Wednesday, January 23, 2008

Magnolia

- Photo by Irene Suchocki. Brought to my attention by Liz. -

Inspiration

I'm inspired by the creativeness of others and aspire to create more myself. I often use this blog as a place of noting down worthwhile quotes or collecting inspiration. At the moment i have a real desire to actually produce more of my own work - not just for the sake of it, but because there is a number of specific things i would ideally like to do. However i am faced with a problem - being creative isn't always as easy as i should like it to be and i am in need of much persistence and patience. I'm not a natural writer; i find it hard to put my thoughts into sentences.

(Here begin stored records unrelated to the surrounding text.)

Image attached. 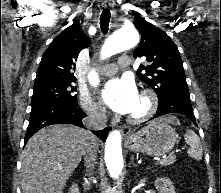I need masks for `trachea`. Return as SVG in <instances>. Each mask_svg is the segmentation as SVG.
<instances>
[{"label":"trachea","mask_w":221,"mask_h":193,"mask_svg":"<svg viewBox=\"0 0 221 193\" xmlns=\"http://www.w3.org/2000/svg\"><path fill=\"white\" fill-rule=\"evenodd\" d=\"M110 10H103L101 16H100V27L103 32V34H106L108 32L109 22H110Z\"/></svg>","instance_id":"trachea-1"}]
</instances>
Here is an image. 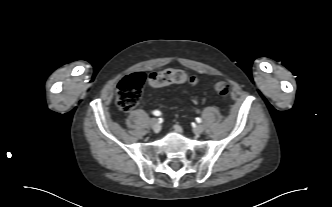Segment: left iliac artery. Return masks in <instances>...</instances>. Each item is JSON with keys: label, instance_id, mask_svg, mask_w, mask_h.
<instances>
[{"label": "left iliac artery", "instance_id": "left-iliac-artery-1", "mask_svg": "<svg viewBox=\"0 0 332 207\" xmlns=\"http://www.w3.org/2000/svg\"><path fill=\"white\" fill-rule=\"evenodd\" d=\"M196 121H197L198 123H200L202 120H201V118L197 117V118H196Z\"/></svg>", "mask_w": 332, "mask_h": 207}]
</instances>
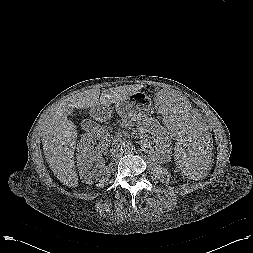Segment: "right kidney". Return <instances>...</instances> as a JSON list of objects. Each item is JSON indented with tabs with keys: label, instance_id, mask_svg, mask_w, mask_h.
<instances>
[{
	"label": "right kidney",
	"instance_id": "ca27d5eb",
	"mask_svg": "<svg viewBox=\"0 0 253 253\" xmlns=\"http://www.w3.org/2000/svg\"><path fill=\"white\" fill-rule=\"evenodd\" d=\"M108 145L109 139L101 130L88 131L81 136L76 155L79 175L83 182L91 184L100 178L101 169H92V167L94 163L101 161L102 153ZM101 166H104V163Z\"/></svg>",
	"mask_w": 253,
	"mask_h": 253
}]
</instances>
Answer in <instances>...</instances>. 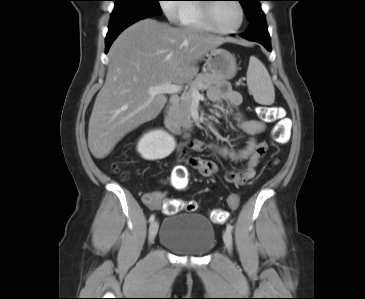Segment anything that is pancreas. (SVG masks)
I'll return each mask as SVG.
<instances>
[{"instance_id":"cf45deb5","label":"pancreas","mask_w":365,"mask_h":299,"mask_svg":"<svg viewBox=\"0 0 365 299\" xmlns=\"http://www.w3.org/2000/svg\"><path fill=\"white\" fill-rule=\"evenodd\" d=\"M221 80L222 78L220 76L213 75L209 72L198 74L194 81L191 82L190 89L182 94L179 104L175 105L172 110V117L175 123L186 129L190 128L192 126L190 112L193 100L192 90L198 89L204 91L214 85H218Z\"/></svg>"}]
</instances>
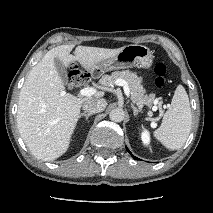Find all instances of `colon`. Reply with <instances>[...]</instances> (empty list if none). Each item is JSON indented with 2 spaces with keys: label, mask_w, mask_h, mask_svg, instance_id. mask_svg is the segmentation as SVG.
Returning <instances> with one entry per match:
<instances>
[{
  "label": "colon",
  "mask_w": 213,
  "mask_h": 213,
  "mask_svg": "<svg viewBox=\"0 0 213 213\" xmlns=\"http://www.w3.org/2000/svg\"><path fill=\"white\" fill-rule=\"evenodd\" d=\"M155 74V85L159 88L165 85V77L167 74V66L160 62L157 63L154 67ZM70 85L73 88H78L88 81V75L84 73L82 70L78 68V66L74 67L73 70L69 74Z\"/></svg>",
  "instance_id": "1"
}]
</instances>
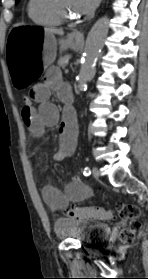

I'm not a great painter; my perfectionist nature restricts my hand. I'm not a musician; my voice is out of tune & i have no patience to learn an instrument. Instead i often borrow other people's words and pictures and songs. I use their work to express my thoughts and heart. I'm not sure anymore if i know how to express those same ideas through my own tongue or hand. I can but try, but in trying i need much grace not to give up. 

Tuesday, January 22, 2008

more birds

Another great piece of street art (photo by Paul Green.) According to the post i read on it, the cat stickers were added later and the original artist wasn't happy. Quite understandable. Nothing like a pair of cats to ruin a perfectly good bird mural.

Saturday, January 19, 2008

Early Birds



I've just been on the search for photo blogs to inspire myself. The above pictures are by Bueller at 2 and fro. I decided to post these mainly because i love birds, but his site is worth looking at too. 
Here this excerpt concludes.